» Task to complete
Set down the data below without change, skipping the pictures it holds.

**** Given information ****

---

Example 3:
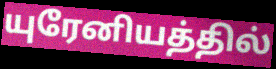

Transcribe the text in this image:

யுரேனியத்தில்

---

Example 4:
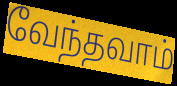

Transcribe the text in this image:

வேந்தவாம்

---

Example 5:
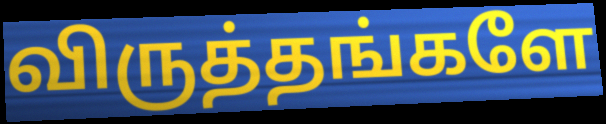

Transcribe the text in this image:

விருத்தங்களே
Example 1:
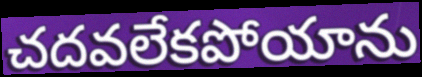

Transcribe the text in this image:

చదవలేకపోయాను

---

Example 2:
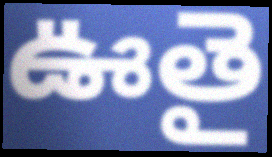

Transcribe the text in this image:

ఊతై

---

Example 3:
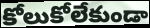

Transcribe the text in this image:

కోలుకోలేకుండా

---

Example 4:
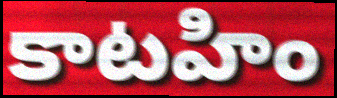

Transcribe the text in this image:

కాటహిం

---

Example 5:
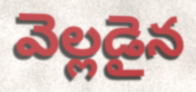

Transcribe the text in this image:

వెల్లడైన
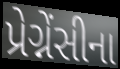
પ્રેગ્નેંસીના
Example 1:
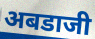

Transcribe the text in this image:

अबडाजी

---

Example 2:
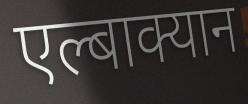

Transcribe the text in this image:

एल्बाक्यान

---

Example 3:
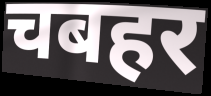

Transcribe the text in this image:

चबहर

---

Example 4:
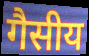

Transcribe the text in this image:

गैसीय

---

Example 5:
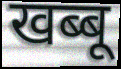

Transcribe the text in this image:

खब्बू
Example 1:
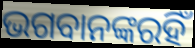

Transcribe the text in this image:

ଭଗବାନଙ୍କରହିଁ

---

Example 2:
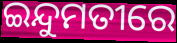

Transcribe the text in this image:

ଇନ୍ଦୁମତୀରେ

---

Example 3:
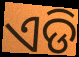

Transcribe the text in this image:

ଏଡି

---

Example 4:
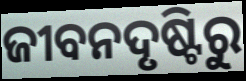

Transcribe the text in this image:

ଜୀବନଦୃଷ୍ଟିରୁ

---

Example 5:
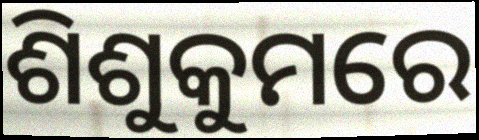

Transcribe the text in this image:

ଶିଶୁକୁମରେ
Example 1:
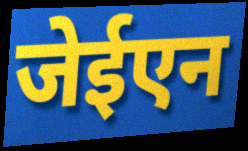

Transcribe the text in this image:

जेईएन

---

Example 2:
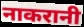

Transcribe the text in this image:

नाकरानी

****

» Answer area
---

Example 3:

Transcribe the text in this image:

யுரேனியத்தில்

---

Example 4:

Transcribe the text in this image:

வேந்தவாம்

---

Example 5:

Transcribe the text in this image:

விருத்தங்களே
Example 1:

Transcribe the text in this image:

చదవలేకపోయాను

---

Example 2:

Transcribe the text in this image:

ఊతై

---

Example 3:

Transcribe the text in this image:

కోలుకోలేకుండా

---

Example 4:

Transcribe the text in this image:

కాటహిం

---

Example 5:

Transcribe the text in this image:

వెల్లడైన
પ્રેગ્નેંસીના
Example 1:

Transcribe the text in this image:

अबडाजी

---

Example 2:

Transcribe the text in this image:

एल्बाक्यान

---

Example 3:

Transcribe the text in this image:

चबहर

---

Example 4:

Transcribe the text in this image:

गैसीय

---

Example 5:

Transcribe the text in this image:

खब्बू
Example 1:

Transcribe the text in this image:

ଭଗବାନଙ୍କରହିଁ

---

Example 2:

Transcribe the text in this image:

ଇନ୍ଦୁମତୀରେ

---

Example 3:

Transcribe the text in this image:

ଏଡି

---

Example 4:

Transcribe the text in this image:

ଜୀବନଦୃଷ୍ଟିରୁ

---

Example 5:

Transcribe the text in this image:

ଶିଶୁକୁମରେ
Example 1:

Transcribe the text in this image:

जेईएन

---

Example 2:

Transcribe the text in this image:

नाकरानी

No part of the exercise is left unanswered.